Sanford C. Bernstein has been conducting a proprietary survey to track consumer leverage for the last five quarters. The report published in part in Bloomberg said that the Bernstein survey of 500 consumers across 21 cities found that, on average, 25% of disposable income is being used to service debt, 45% is being used for household expenses and the remaining 30% is saved. The proportion of income being used for debt servicing has increased marginally from 23% a year ago. The proportion of borrowers spending 40-60% of their disposable income to service debt is 13% and those spending more than 60% is 6% of the total respondents.

There is a growing generation of population, very different from their parents values and ideologies; the only thing common is that they too want to live in solid middle class neighbourhoods with good schools and medical aid, with reasonable commute. Most houses offering all this are out of their reach and hence they prefer to rent. Thus what we are seeing is a radical shift in the entire market structure itself and this is what the future beholds where buying a new home and in some markets, even an existing home will become a luxury. When home buyers sell homes under the garb of “affordable” what they do not take into account is the buyer’s other debts.

The suicide of CCD founder, Siddhartha brings to the fore the dangers of debt.

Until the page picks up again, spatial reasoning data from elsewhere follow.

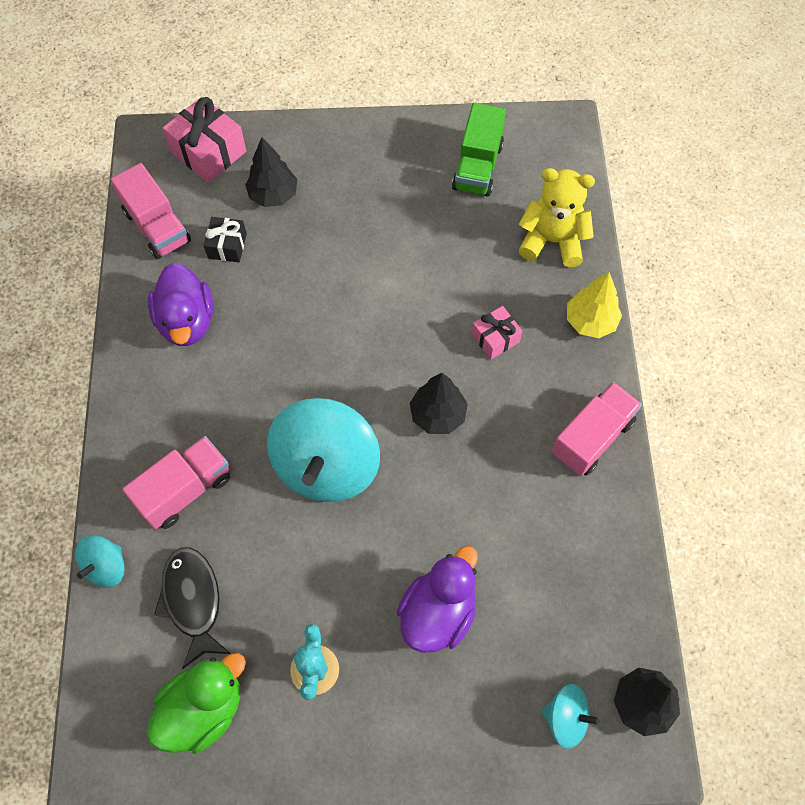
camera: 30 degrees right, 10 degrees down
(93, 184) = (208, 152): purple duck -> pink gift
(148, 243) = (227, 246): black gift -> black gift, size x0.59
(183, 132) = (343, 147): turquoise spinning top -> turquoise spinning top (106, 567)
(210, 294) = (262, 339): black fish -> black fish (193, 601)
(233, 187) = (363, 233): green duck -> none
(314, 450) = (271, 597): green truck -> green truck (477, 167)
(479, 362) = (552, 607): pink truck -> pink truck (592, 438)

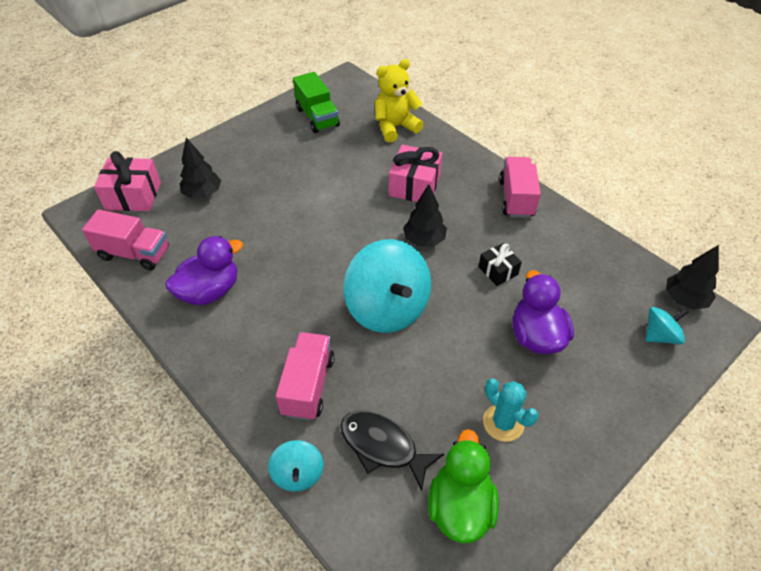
camera: 40 degrees left, 15 degrees down
(186, 321) = (210, 291): purple duck -> purple duck turned 75 degrees counterclockwise
(227, 246) = (197, 236): black gift -> black gift (498, 271)
(495, 338) = (414, 186): pink gift -> pink gift, size x1.70
(590, 321) = (455, 150): yellow tree -> none

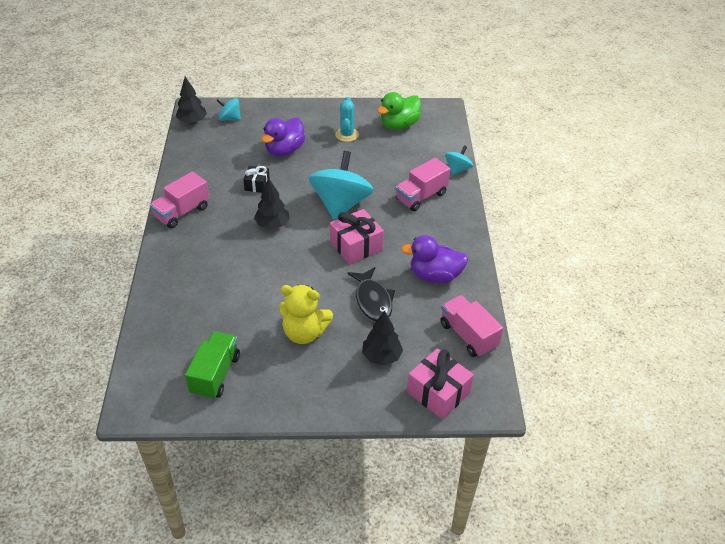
camera: 140 degrees left, 5 degrees down
(383, 446) = (409, 157): black fish -> black fish (373, 300)
(395, 127) = (171, 318): yellow teddy bear -> yellow teddy bear (304, 333)
(414, 186) = (228, 261): pink gift -> pink gift (356, 246)

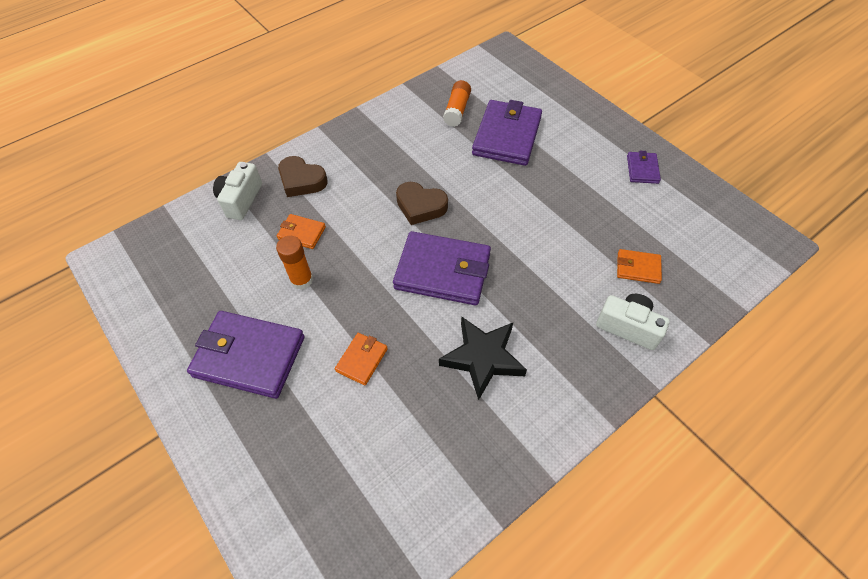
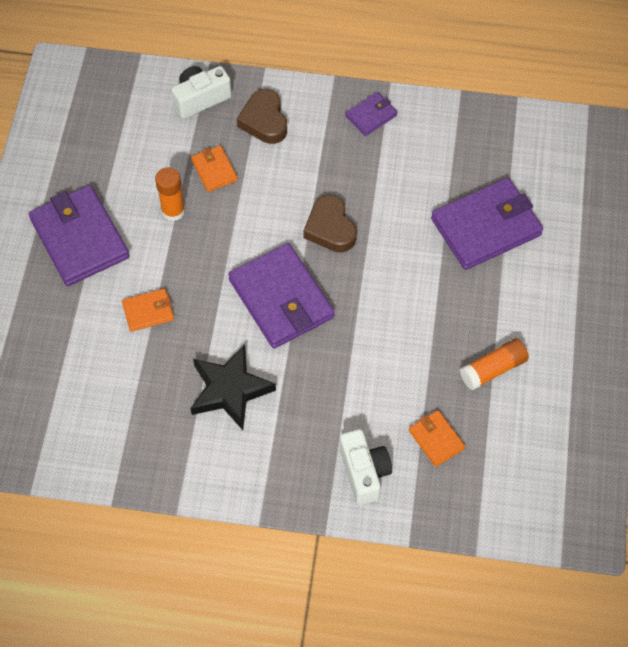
camera: 45 degrees right, 5 degrees up
(457, 110) = (475, 162): orange glue stick -> orange glue stick (493, 369)
(642, 169) = (565, 366): purple wallet -> purple wallet (371, 116)

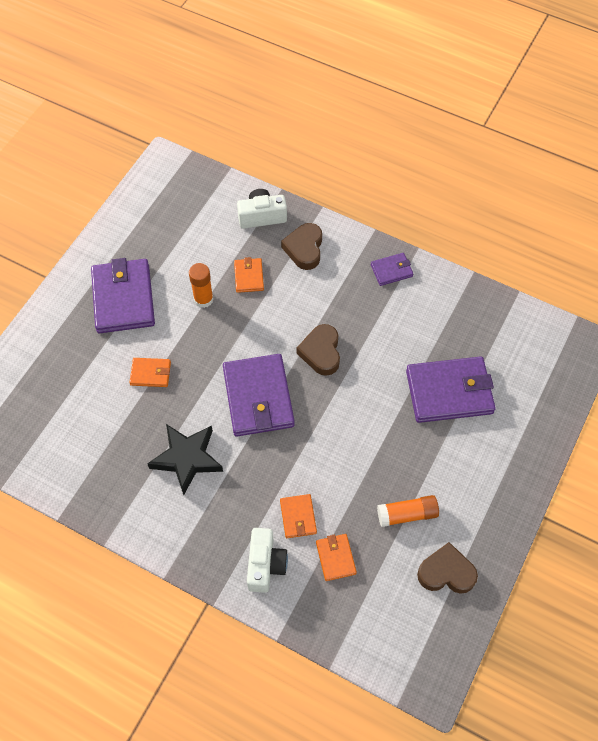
camera: 20 degrees right, 0 degrees up
(378, 411) = (298, 517): none -> orange wallet
(558, 414) = (446, 572): none -> brown heart

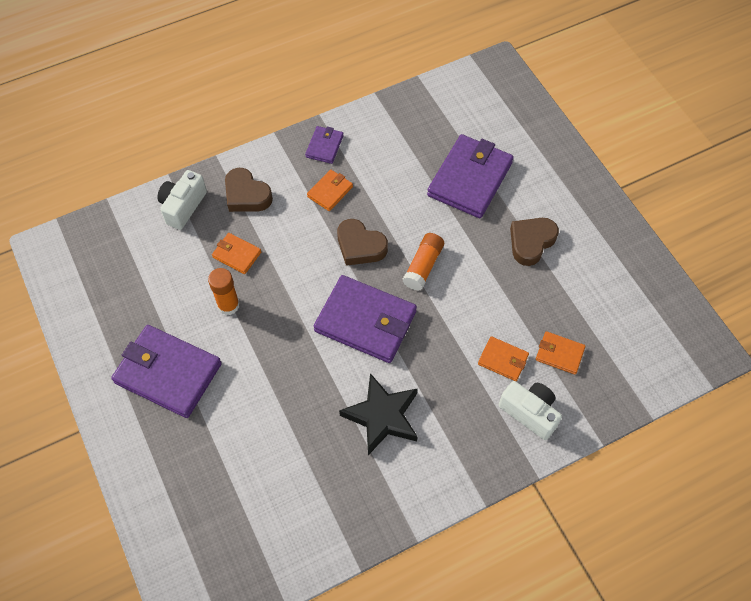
camera: 55 degrees left, 0 degrees up
(150, 373) = (270, 396): orange wallet -> orange wallet (330, 192)
(407, 514) = (556, 277): orange glue stick -> orange glue stick (423, 266)
(446, 572) = (624, 282): brown heart -> brown heart (531, 242)

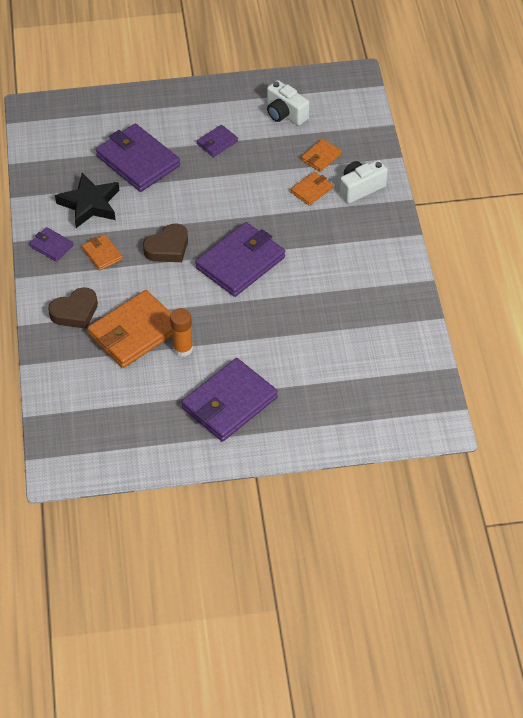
camera: 70 degrees left, 10 degrees down
(183, 206) = (63, 360): white camera -> white camera (285, 114)
(237, 255) = (135, 332): orange wallet -> orange wallet, size x2.05
(382, 416) = (328, 274): black star -> black star (90, 204)
(423, 266) = (207, 213): orange glue stick -> none
(531, 242) = (217, 142): brown heart -> purple wallet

And he could not handle it despite being a billionaire, having more assets than liabilities. Financial duress can be the biggest killer, not just suicide but gives rise to other ailments within the body and mind. Thus nothing holds more relevance today than the diktat that we need to live within our means.

Taking a debt to buy a house or for funding a college degree is wise as it will boost earnings in the long run. But borrowing for everyday consumption or for assets like cars that lose value makes it harder to save and invest in stocks and realty that create wealth.

Consumer borrowing exacerbates the wealth gap. What was true for our parents and grandfather holds true even today – sacrifices are the key; it will take some gargantuan amount of patience but in the end, it pays, always. Kal, aaj aur kal….the simple truth of living continues.